As well as these Sixth Form trips there were many one-offs with pupils of all ages to theatre all over Yorkshire and beyond, sometimes to set GCSE plays, sometimes just for fun. I particularly remember seeing the RSC on tour in Henry VI in Goole where older pupils took it on themselves to help Year 7 pupils get to grips with the magic of Shakespeare.
Thank goodness I just about got through before the days when filling in Health and Safety forms takes longer than the actual trip.
What have you done since you left Hymers College?
During my time at Hymers I directed many productions. The last major one was a 1930s musical version of As You Like It. Jessica Duffield played Rosalind and, keen as she was to follow an acting career, I asked Richard Avery, a friend of mine and former member of the Royal Shakespeare Company, to attend a performance and chat to her afterwards. He encouraged her. Just before I retired Richard proposed that together we form a theatre company, which we called Other Lives Productions both because an actor creates other lives and because Richard and I have both had ‘other lives’ outside the theatre. Our first production was a Chekhov play – with Jessica in the cast; since when she has gone from strength to strength as a professional actor.
Richard and I were two of the founder members of the East Riding Theatre in Beverley which opened its doors in 2014 and which, despite the Covid lockdown, is flourishing.

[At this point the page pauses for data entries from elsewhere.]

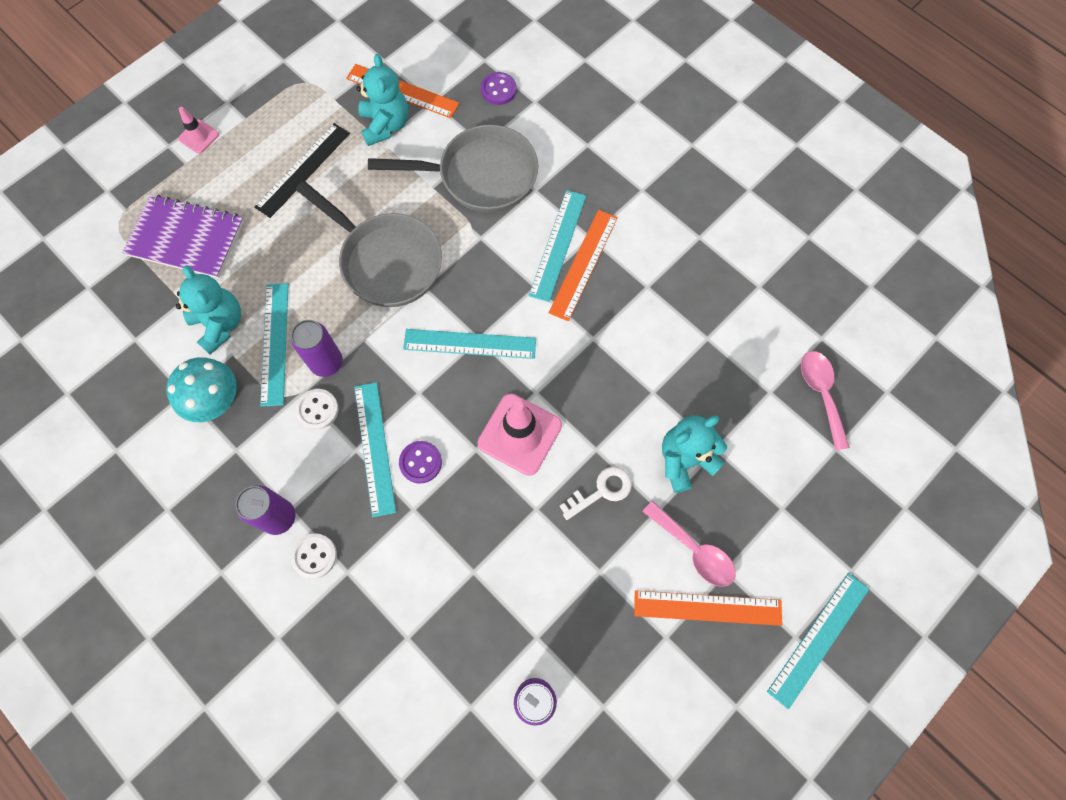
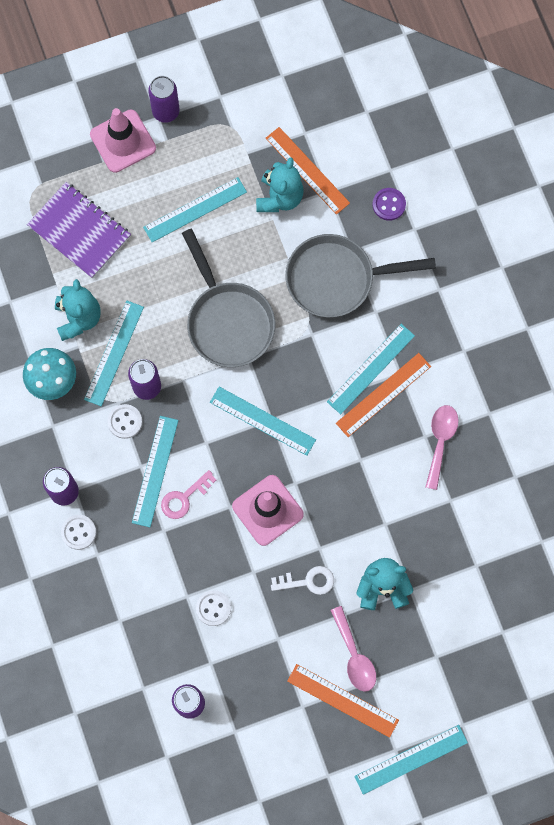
camera: 25 degrees right, 5 degrees up
pink traffic cone [178,107,219,154] -> pink traffic cone [90,108,156,173], size x1.92
black ruler [254,123,350,218] -> turquoise ruler [143,177,247,242]
grey pan [368,125,538,213] -> grey pan turned 150 degrees clockwise [285,234,436,317]
purple button [399,441,442,484] -> pink key [161,470,216,519]
pink spoon [801,351,850,451] -> pink spoon moved to [426,405,459,490]
none -> purple can [148,76,180,123]
none -> white button [196,590,231,626]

I cannot believe that I have now been ‘retired’ for almost sixteen years; but, as my wife says, that ‘retired’ will always be in inverted commas. As well as acting I am Company Producer, which involves all the administrative work surrounding a production such as financial management, booking all the theatres and other venues, and securing Arts Council grants. This autumn we are reviving and touring two productions from 2019 and 2021, taking them among other places to the Lake District and Cornwall. In due course, details will be published on www.otherlives.org.uk.